OBREIROS PRECISAM DE INSTRUÇÃO BÍBLICA
Não basta que um obreiro seja apenas fervoroso ou cheio do Espírito Santo é indispensável que também seja instruído na Palavra. Como poderá conduzir o rebanho de Deus sem saber manejar corretamente as Escrituras? O zelo sem conhecimento pode levar à confusão e ao erro, mesmo com boas intenções.
O apóstolo Paulo foi direto ao orientar Timóteo, seu filho na fé:
“Persiste em ler, exortar e ensinar.” (1 Tm 4:13)
E ainda:
“Procura apresentar-te a Deus aprovado, como obreiro que não tem de que se envergonhar, que maneja bem a palavra da verdade.” (2 Tm 2:15)
Essas palavras são tão relevantes hoje quanto foram naquele tempo. O obreiro precisa estar firmado na doutrina, com uma fé inteligente e bem fundamentada, para não ser levado por todo vento de ensino.
Estudar teologia não é frieza espiritual, nem sinal de incredulidade, mas sim um ato de amor a Deus e zelo pela Sua obra. Como disse o profeta Oséias:
“O meu povo foi destruído porque lhe faltou o conhecimento.” (Oséias 4:6)
E em outro momento, ele nos convida:
“Conheçamos e prossigamos em conhecer ao Senhor.” (Oséias 6:3)
Conhecer a Deus exige mais do que emoção — exige dedicação, leitura, oração, e disposição para aprender. O obreiro que busca crescer no conhecimento da Palavra fortalece sua vocação e protege a igreja contra o engano.
Unção e conhecimento não são opostos — são aliados. Um obreiro cheio do Espírito e instruído na Palavra é uma bênção para o povo e um instrumento eficaz nas mãos de Deus.
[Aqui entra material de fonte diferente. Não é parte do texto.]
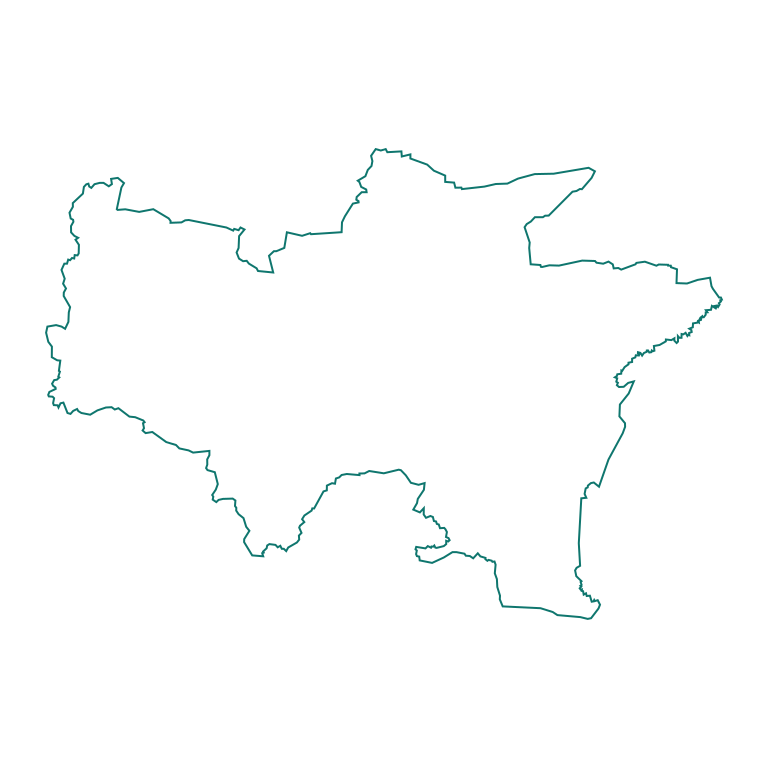 the district of Taphan Hin, Phichit, Thailand
{"feature_id": "78962969B26930516350058", "entity_name": "Taphan Hin", "entity_type": "district", "adm_level": 2, "iso_a3": "THA", "parent_name": "Thailand", "parent_adm1": "Phichit", "projection": "mercator", "projection_center": [100.432, 16.199], "detail": "fine", "context": "isolated", "style": "outline", "palette": "teal", "viewbox_px": 768, "rotation_deg": 0, "n_neighbors": 0, "source": "geoboundaries", "source_scale": "gbopen_adm2", "svg_char_len": 6050}
<svg xmlns="http://www.w3.org/2000/svg" viewBox="0 0 768 768"><path d="M600.0,604.7L597.7,600.2L594.8,601.1L594.2,600.0L593.5,601.4L591.7,601.7L589.9,595.7L586.7,596.0L586.0,593.3L583.7,594.6L583.1,591.2L581.7,590.9L581.9,589.4L580.7,589.7L579.7,588.3L581.3,586.6L580.4,585.8L581.6,584.9L580.6,582.0L581.5,581.2L576.3,576.2L575.1,570.4L576.6,567.8L580.1,565.8L578.8,543.2L581.3,498.3L586.3,497.8L584.6,493.9L585.7,488.4L587.7,487.4L587.9,485.6L590.9,483.1L593.8,482.5L599.0,486.7L608.5,459.5L622.7,433.3L625.1,426.8L625.0,423.2L619.4,416.4L619.9,404.5L628.7,393.5L633.8,381.4L628.2,382.9L623.7,386.8L619.0,387.0L616.9,385.2L617.9,382.8L616.3,381.7L617.2,378.3L614.9,377.3L616.9,376.0L617.3,374.3L621.2,373.7L621.4,370.5L622.2,370.9L624.6,367.1L628.5,364.3L628.5,362.7L632.1,362.0L632.1,358.7L635.3,357.4L635.8,355.3L638.9,355.5L639.3,354.2L637.9,353.3L638.0,352.2L640.4,352.9L642.1,355.6L643.9,353.0L646.7,351.8L646.8,350.5L648.0,350.4L649.3,352.5L651.2,352.2L651.8,350.5L652.7,351.3L654.4,350.7L653.9,346.0L659.5,345.0L665.8,341.4L665.9,339.5L671.4,340.1L674.4,338.3L674.3,340.6L676.6,343.0L678.0,341.6L677.9,336.1L679.4,337.8L681.5,337.8L681.6,334.0L683.3,334.4L685.6,332.8L687.4,336.0L688.3,334.8L689.3,335.2L689.1,333.0L691.7,332.0L691.4,330.1L689.3,328.7L692.8,327.3L693.0,323.4L697.6,322.6L697.8,321.6L698.9,322.4L698.7,320.6L701.0,319.9L701.2,318.6L699.8,318.9L700.4,317.7L702.2,316.3L702.4,317.3L703.8,317.2L705.7,314.7L705.7,312.5L707.4,312.3L705.9,310.2L711.0,309.8L711.9,305.9L715.8,308.4L716.4,307.0L715.0,305.9L717.2,305.5L718.1,306.9L719.6,304.5L718.9,303.2L720.9,301.5L720.3,300.3L721.9,299.7L720.9,297.5L719.1,297.5L712.9,288.8L711.5,286.2L710.0,277.7L697.6,279.9L687.0,283.5L676.5,283.1L677.0,269.3L671.0,267.2L670.8,265.7L668.1,265.6L668.0,264.8L658.8,264.5L656.4,265.7L644.9,261.7L636.4,262.9L635.5,264.3L621.2,269.6L618.3,268.0L613.7,268.4L612.8,264.4L608.5,261.6L603.2,263.7L596.5,262.7L595.0,261.0L582.2,260.6L559.0,265.6L549.4,265.3L542.1,267.0L540.9,266.8L540.4,265.0L530.7,264.3L529.2,248.0L529.7,242.5L524.6,227.2L526.7,224.1L530.9,221.5L534.9,217.2L542.9,217.2L545.1,215.7L548.7,215.6L572.5,191.7L576.5,191.0L579.9,189.0L581.9,189.2L591.6,177.9L594.9,171.3L588.6,167.8L553.7,173.7L534.7,174.1L518.0,178.6L507.4,183.6L495.8,184.0L484.4,186.6L461.9,189.1L461.4,187.6L455.4,187.7L454.1,182.6L445.2,181.9L445.2,175.6L433.9,170.7L427.2,164.6L410.4,158.5L410.4,154.4L401.8,156.5L401.4,151.4L387.3,152.2L385.7,149.1L380.8,150.5L375.7,149.1L371.1,155.8L372.4,161.1L371.5,166.0L367.8,169.9L365.4,176.2L357.8,180.7L359.4,182.0L361.2,186.9L366.2,189.5L366.6,192.2L361.7,192.2L356.7,197.0L356.3,199.7L358.5,201.1L358.6,202.4L352.9,203.6L344.9,216.3L342.0,222.3L341.6,232.2L311.0,234.2L310.2,233.2L302.1,235.8L286.9,232.3L284.3,247.9L276.3,251.2L273.9,251.2L269.0,255.8L273.2,272.5L258.0,271.0L256.6,268.3L248.9,263.6L246.7,260.8L243.1,261.2L239.0,258.6L236.6,252.5L238.6,248.0L239.1,236.1L244.5,229.5L240.5,227.5L238.6,230.2L234.2,228.9L233.2,230.6L226.4,227.5L188.8,220.0L185.2,220.3L181.5,222.4L170.5,222.8L170.6,221.0L168.7,218.4L153.3,209.2L139.2,211.9L125.3,209.3L117.6,209.9L116.8,209.2L121.4,187.5L124.0,183.1L117.8,177.9L111.1,178.9L111.9,184.1L108.8,186.3L103.6,182.9L99.6,182.9L94.5,184.2L91.3,187.9L89.2,186.5L88.4,183.7L86.3,184.3L83.9,186.9L82.9,193.6L72.8,203.1L72.9,206.8L69.5,212.7L70.7,218.5L73.1,219.8L73.4,221.8L71.0,226.1L71.1,232.4L74.4,235.9L78.1,237.8L75.5,239.7L78.9,244.8L78.7,253.4L77.5,255.4L74.7,255.1L74.2,258.5L72.0,258.0L70.1,260.2L68.2,259.6L67.0,263.7L64.3,263.7L61.5,269.9L64.7,278.7L63.1,283.7L66.0,288.5L63.8,292.5L63.7,296.0L70.1,307.1L68.8,312.4L68.4,321.9L65.1,328.8L61.6,326.6L56.1,325.1L47.4,326.6L46.1,332.7L48.3,341.8L51.9,346.6L51.8,357.2L57.2,360.3L60.3,360.6L58.9,370.9L59.9,371.6L58.3,376.7L59.3,377.4L56.9,379.7L54.2,380.1L52.1,383.7L53.0,385.7L55.5,387.5L55.7,388.9L49.4,391.9L48.2,394.9L48.8,396.4L52.6,396.7L54.1,398.2L53.1,403.1L53.8,405.1L57.6,405.3L58.5,407.5L60.5,403.3L63.4,402.6L67.5,413.0L70.5,413.9L73.2,410.9L77.1,409.0L78.3,411.1L81.4,413.0L90.2,414.7L97.4,410.4L105.9,407.5L111.6,407.2L114.8,409.5L118.4,408.2L129.4,416.6L135.2,417.2L143.3,420.5L144.6,422.2L143.0,423.2L144.0,428.2L142.6,430.5L145.6,433.1L152.3,432.0L166.3,442.1L176.0,445.0L179.3,448.4L188.6,450.4L193.1,452.6L209.4,450.9L209.4,455.2L207.2,459.4L207.3,464.6L206.1,468.1L207.5,470.1L214.8,472.2L217.8,484.1L215.8,489.6L212.2,495.0L213.3,496.7L212.7,499.6L216.3,502.1L218.6,499.9L223.0,498.9L232.7,498.6L235.4,500.5L235.0,506.0L236.3,507.8L236.2,510.6L238.6,514.2L243.5,518.1L246.2,526.8L249.4,530.8L244.2,539.1L244.1,542.1L252.2,555.4L263.2,556.3L262.2,553.2L263.7,552.6L263.1,551.5L266.6,548.3L267.2,545.5L269.4,544.1L275.5,544.9L277.7,547.3L280.3,545.8L281.8,548.8L283.8,548.8L286.2,551.1L288.2,547.5L296.9,542.5L299.2,539.6L298.9,535.6L301.5,532.9L299.2,527.6L300.0,525.7L304.3,522.1L302.1,519.2L304.4,515.5L311.6,510.6L312.3,508.4L314.1,508.5L323.5,491.4L326.8,490.4L326.9,485.6L332.0,483.2L335.0,483.7L335.9,478.5L339.2,477.4L341.6,475.0L346.8,474.0L359.5,475.1L359.4,473.5L364.5,473.4L369.2,471.0L383.8,473.3L398.7,469.7L400.9,470.2L405.8,475.3L410.9,482.8L418.6,484.8L424.6,483.1L423.9,489.8L417.8,498.9L417.0,503.2L413.3,509.6L419.9,512.4L423.8,508.2L423.7,514.5L426.0,517.8L430.4,516.0L432.9,517.0L433.9,521.0L436.1,521.5L436.8,523.9L438.8,524.5L440.0,528.2L444.2,527.9L445.4,529.2L446.9,532.0L446.0,537.0L448.5,538.1L449.6,540.2L448.2,541.5L446.2,540.8L446.2,544.1L443.8,546.1L436.6,547.9L435.3,547.6L434.3,545.5L433.1,546.7L431.5,546.5L431.0,547.7L427.8,546.1L425.5,548.4L416.2,546.9L415.5,549.3L416.8,550.5L416.1,554.1L416.9,556.1L419.2,556.6L419.7,560.4L432.1,562.9L443.8,557.5L452.5,552.1L456.3,552.1L464.5,553.7L465.8,555.7L469.8,556.0L473.2,558.3L477.8,553.3L480.4,556.4L485.5,557.9L485.4,559.2L487.4,560.8L488.6,559.9L491.7,560.7L492.4,561.8L494.5,561.5L495.6,564.7L494.8,573.3L496.9,579.1L497.3,587.0L500.0,595.7L499.8,599.3L502.7,606.4L540.5,608.2L552.7,612.0L557.4,615.1L580.3,617.1L587.7,618.9L591.1,618.2L598.5,608.5L600.0,604.7Z" fill="none" stroke="#0f766e" stroke-width="2"/></svg>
UM CHAMADO À RESPONSABILIDADE NO ENSINO
Se queremos ver uma igreja forte, madura e preparada para os dias difíceis, precisamos voltar ao ensino fiel da Palavra de Deus. Precisamos de pastores e obreiros que estudem, ensinem, alimentem e edifiquem o povo com doutrina saudável.
Tempos são importantes, sim — mas a igreja é feita de pessoas, e pessoas precisam de pastoreio, alimento e instrução.
Vamos zelar por esse chamado. Que não sejamos culpados de repetir os erros do passado por causa da nossa preguiça em estudar ou do desprezo pela sã doutrina. Antes, sejamos cooperadores fiéis da verdade, defensores do Evangelho da graça, e mestres que ensinam com clareza e temor.
Que Deus nos ajude a cumprir esse chamado com fidelidade e zelo.